# taz.de -- Umstrittene Armenien-Resolution: Keine Distanzierung der Regierung
> Die Armenien-Resolution des Bundestags belastet die deutsch-türkische
> Beziehung. Nun erklärt Regierungssprecher Steffen Seibert die Haltung
> Berlins.
IMG Bild: Die Bundesregierung steht weiter hinter der Entscheidung des Bundestags vom 2. Juni, das Massaker an den Armeniern 1915/16 als Völkermord einzustufen
Berlin dpa | Die Bundesregierung will trotz der schweren Belastung des
deutsch-türkischen Verhältnisses nicht auf Distanz zur umstrittenen
Armenien-Resolution des Bundestages gehen. „Davon kann überhaupt keine Rede
sein“, sagte Regierungssprecher Steffen Seibert am Freitag zur Haltung
Berlins mit Blick auf einen anderslautenden Medienbericht.

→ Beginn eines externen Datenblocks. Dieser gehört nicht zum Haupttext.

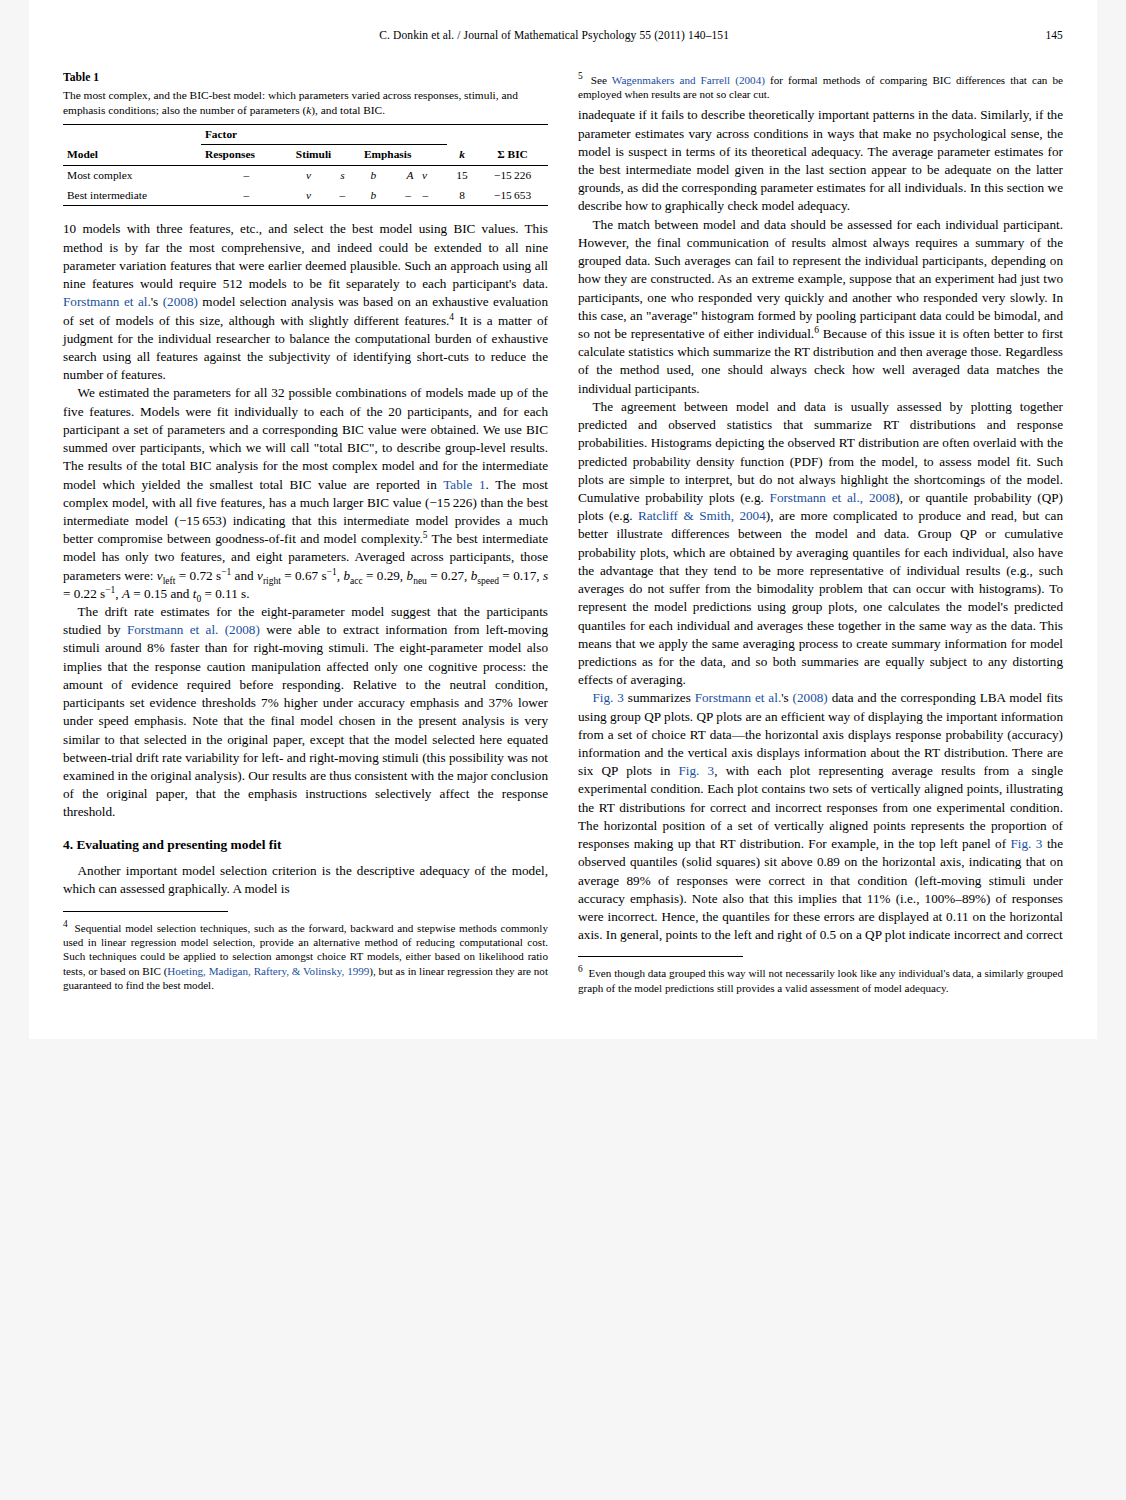C. Donkin et al. / Journal of Mathematical Psychology 55 (2011) 140–151 145
Table 1
The most complex, and the BIC-best model: which parameters varied across responses, stimuli, and emphasis conditions; also the number of parameters (k), and total BIC.
| Model | Factor | k | Σ BIC |
| --- | --- | --- | --- |
| Responses | Stimuli | Emphasis |
| Most complex | – | v | s | b | A v | 15 | −15 226 |
| Best intermediate | – | v | – | b | – – | 8 | −15 653 |
10 models with three features, etc., and select the best model using BIC values. This method is by far the most comprehensive, and indeed could be extended to all nine parameter variation features that were earlier deemed plausible. Such an approach using all nine features would require 512 models to be fit separately to each participant's data. Forstmann et al.'s (2008) model selection analysis was based on an exhaustive evaluation of set of models of this size, although with slightly different features.4 It is a matter of judgment for the individual researcher to balance the computational burden of exhaustive search using all features against the subjectivity of identifying short-cuts to reduce the number of features.
We estimated the parameters for all 32 possible combinations of models made up of the five features. Models were fit individually to each of the 20 participants, and for each participant a set of parameters and a corresponding BIC value were obtained. We use BIC summed over participants, which we will call "total BIC", to describe group-level results. The results of the total BIC analysis for the most complex model and for the intermediate model which yielded the smallest total BIC value are reported in Table 1. The most complex model, with all five features, has a much larger BIC value (−15 226) than the best intermediate model (−15 653) indicating that this intermediate model provides a much better compromise between goodness-of-fit and model complexity.5 The best intermediate model has only two features, and eight parameters. Averaged across participants, those parameters were: vleft = 0.72 s−1 and vright = 0.67 s−1, bacc = 0.29, bneu = 0.27, bspeed = 0.17, s = 0.22 s−1, A = 0.15 and t0 = 0.11 s.
The drift rate estimates for the eight-parameter model suggest that the participants studied by Forstmann et al. (2008) were able to extract information from left-moving stimuli around 8% faster than for right-moving stimuli. The eight-parameter model also implies that the response caution manipulation affected only one cognitive process: the amount of evidence required before responding. Relative to the neutral condition, participants set evidence thresholds 7% higher under accuracy emphasis and 37% lower under speed emphasis. Note that the final model chosen in the present analysis is very similar to that selected in the original paper, except that the model selected here equated between-trial drift rate variability for left- and right-moving stimuli (this possibility was not examined in the original analysis). Our results are thus consistent with the major conclusion of the original paper, that the emphasis instructions selectively affect the response threshold.
4. Evaluating and presenting model fit
Another important model selection criterion is the descriptive adequacy of the model, which can assessed graphically. A model is
4 Sequential model selection techniques, such as the forward, backward and stepwise methods commonly used in linear regression model selection, provide an alternative method of reducing computational cost. Such techniques could be applied to selection amongst choice RT models, either based on likelihood ratio tests, or based on BIC (Hoeting, Madigan, Raftery, & Volinsky, 1999), but as in linear regression they are not guaranteed to find the best model.
5 See Wagenmakers and Farrell (2004) for formal methods of comparing BIC differences that can be employed when results are not so clear cut.
inadequate if it fails to describe theoretically important patterns in the data. Similarly, if the parameter estimates vary across conditions in ways that make no psychological sense, the model is suspect in terms of its theoretical adequacy. The average parameter estimates for the best intermediate model given in the last section appear to be adequate on the latter grounds, as did the corresponding parameter estimates for all individuals. In this section we describe how to graphically check model adequacy.
The match between model and data should be assessed for each individual participant. However, the final communication of results almost always requires a summary of the grouped data. Such averages can fail to represent the individual participants, depending on how they are constructed. As an extreme example, suppose that an experiment had just two participants, one who responded very quickly and another who responded very slowly. In this case, an "average" histogram formed by pooling participant data could be bimodal, and so not be representative of either individual.6 Because of this issue it is often better to first calculate statistics which summarize the RT distribution and then average those. Regardless of the method used, one should always check how well averaged data matches the individual participants.
The agreement between model and data is usually assessed by plotting together predicted and observed statistics that summarize RT distributions and response probabilities. Histograms depicting the observed RT distribution are often overlaid with the predicted probability density function (PDF) from the model, to assess model fit. Such plots are simple to interpret, but do not always highlight the shortcomings of the model. Cumulative probability plots (e.g. Forstmann et al., 2008), or quantile probability (QP) plots (e.g. Ratcliff & Smith, 2004), are more complicated to produce and read, but can better illustrate differences between the model and data. Group QP or cumulative probability plots, which are obtained by averaging quantiles for each individual, also have the advantage that they tend to be more representative of individual results (e.g., such averages do not suffer from the bimodality problem that can occur with histograms). To represent the model predictions using group plots, one calculates the model's predicted quantiles for each individual and averages these together in the same way as the data. This means that we apply the same averaging process to create summary information for model predictions as for the data, and so both summaries are equally subject to any distorting effects of averaging.
Fig. 3 summarizes Forstmann et al.'s (2008) data and the corresponding LBA model fits using group QP plots. QP plots are an efficient way of displaying the important information from a set of choice RT data—the horizontal axis displays response probability (accuracy) information and the vertical axis displays information about the RT distribution. There are six QP plots in Fig. 3, with each plot representing average results from a single experimental condition. Each plot contains two sets of vertically aligned points, illustrating the RT distributions for correct and incorrect responses from one experimental condition. The horizontal position of a set of vertically aligned points represents the proportion of responses making up that RT distribution. For example, in the top left panel of Fig. 3 the observed quantiles (solid squares) sit above 0.89 on the horizontal axis, indicating that on average 89% of responses were correct in that condition (left-moving stimuli under accuracy emphasis). Note also that this implies that 11% (i.e., 100%–89%) of responses were incorrect. Hence, the quantiles for these errors are displayed at 0.11 on the horizontal axis. In general, points to the left and right of 0.5 on a QP plot indicate incorrect and correct
6 Even though data grouped this way will not necessarily look like any individual's data, a similarly grouped graph of the model predictions still provides a valid assessment of model adequacy.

Spiegel Online [1][hatte berichtet], Auswärtiges Amt und Kanzleramt hätten
sich darauf geeinigt, dass Seibert vor die Presse treten und sich im Namen
der Regierung von der Resolution distanzieren solle.
Außenminister Frank-Walter Steinmeier (SPD) sagte am Freitagmorgen nach
einem Treffen mit Nato-Generalsekretär Jens Stoltenberg in Berlin: „Der
Deutsche Bundestag hat jedes Recht und die Freiheit, sich zu politischen
Fragen zu äußern.“ Der Bundestag sage aber auch selbst, dass „nicht jede
Resolution einen rechtliche Bindung“ habe. Ein Außenamtssprecher sagte
später: „Herr Steinmeier stand, er steht und er wird zu der
Armenien-Resolution des Deutschen Bundestages stehen.“
In der Resolution des Parlaments von Anfang Juni werden die Verbrechen an
den Armeniern im Ersten Weltkrieg mit – nach Historiker-Schätzungen – bis
zu 1,5 Millionen Toten als Völkermord eingestuft. Die deswegen verärgerte
Türkei verweigert deutschen Abgeordneten seit Verabschiedung des Papiers
den Besuch bei den in Incirlik stationierten Bundeswehrsoldaten.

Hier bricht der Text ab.